:: Passage given

It was explained that the petitioner was desirous formally to use his title of count in Britain, particularly during the upcoming coronation festivities (Victoria's coronation in June 1838), and he had been advised that, in order to obtain formal recognition in Britain, he needed a formal recognition from the country of origin, in this instance France. John Burke, who was already gaining notoriety for his genealogical writings and would soon publish the first edition of his Peerage, acted as de Vismes' attorney in France.
The initial papers filed included a petition to the French minister of justice signed "de Visme" in Southampton, Feb 13, 1838; a letter from Burke, and two genealogical notices by Saint-Alais and by Somerset Herald (James Cathrow Disney). Burke wrote again on Feb. 27 and March 7, asking for a swift answer. Then, on March 16, he asked to withdraw the supporting documentation to update and improve it. Finally, in March, he was told that his petition was incomplete and in any case needed to be filed by one of the accredited solicitors (référendaires du sceau). Burke chose a solicitor named Grossot Devercy, who signed the subsequent petition.

::::

Instruction A: For each statement, say whether it agrees with the passage on the de Vismes petition, and quote the words of the passage that decide it. (i) Burke represented de Vismes in France. (ii) The first petition to the French minister of justice was signed in London. (iii) Grossot Devercy signed the first petition.
Instruction B: Using the passage on the de Vismes petition, explain why the petitioner sought recognition of his title from France.

:: Extracted material

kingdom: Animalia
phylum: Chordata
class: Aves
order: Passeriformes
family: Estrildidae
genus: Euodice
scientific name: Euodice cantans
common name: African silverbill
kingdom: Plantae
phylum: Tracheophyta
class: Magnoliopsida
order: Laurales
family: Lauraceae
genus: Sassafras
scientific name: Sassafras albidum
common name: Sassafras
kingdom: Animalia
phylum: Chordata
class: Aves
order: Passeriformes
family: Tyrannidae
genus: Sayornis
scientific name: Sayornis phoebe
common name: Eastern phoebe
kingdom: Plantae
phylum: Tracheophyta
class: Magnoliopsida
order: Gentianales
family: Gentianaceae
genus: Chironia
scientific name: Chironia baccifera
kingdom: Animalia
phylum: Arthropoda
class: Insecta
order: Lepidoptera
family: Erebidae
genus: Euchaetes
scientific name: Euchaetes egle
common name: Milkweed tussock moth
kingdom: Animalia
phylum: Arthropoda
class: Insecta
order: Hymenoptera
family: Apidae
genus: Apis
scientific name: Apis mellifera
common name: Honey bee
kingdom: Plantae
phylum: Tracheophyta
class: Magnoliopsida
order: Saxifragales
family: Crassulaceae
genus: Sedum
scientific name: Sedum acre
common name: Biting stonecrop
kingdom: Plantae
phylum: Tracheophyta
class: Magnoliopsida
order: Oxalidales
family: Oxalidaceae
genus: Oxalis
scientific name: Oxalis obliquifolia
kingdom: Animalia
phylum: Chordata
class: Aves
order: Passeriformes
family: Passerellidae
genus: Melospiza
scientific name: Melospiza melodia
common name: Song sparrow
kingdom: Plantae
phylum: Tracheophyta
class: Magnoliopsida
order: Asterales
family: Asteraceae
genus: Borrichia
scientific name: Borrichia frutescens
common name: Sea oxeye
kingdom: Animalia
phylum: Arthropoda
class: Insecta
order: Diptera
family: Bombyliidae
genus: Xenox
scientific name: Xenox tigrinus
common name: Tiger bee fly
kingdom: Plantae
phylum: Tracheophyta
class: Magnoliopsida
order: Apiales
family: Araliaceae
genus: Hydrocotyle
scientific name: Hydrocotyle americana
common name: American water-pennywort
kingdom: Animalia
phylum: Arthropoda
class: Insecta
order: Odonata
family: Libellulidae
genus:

::::

Expected answer A:
(i) Yes: "acted as de Vismes' attorney in France."
(ii) No: "in Southampton, Feb 13, 1838."
(iii) No: "Grossot Devercy, who signed the subsequent petition."

Expected answer B: He wanted to use his title of count formally in Britain, especially during the coronation festivities. He had been advised that formal recognition in Britain required formal recognition from the country of origin, which in his case was France.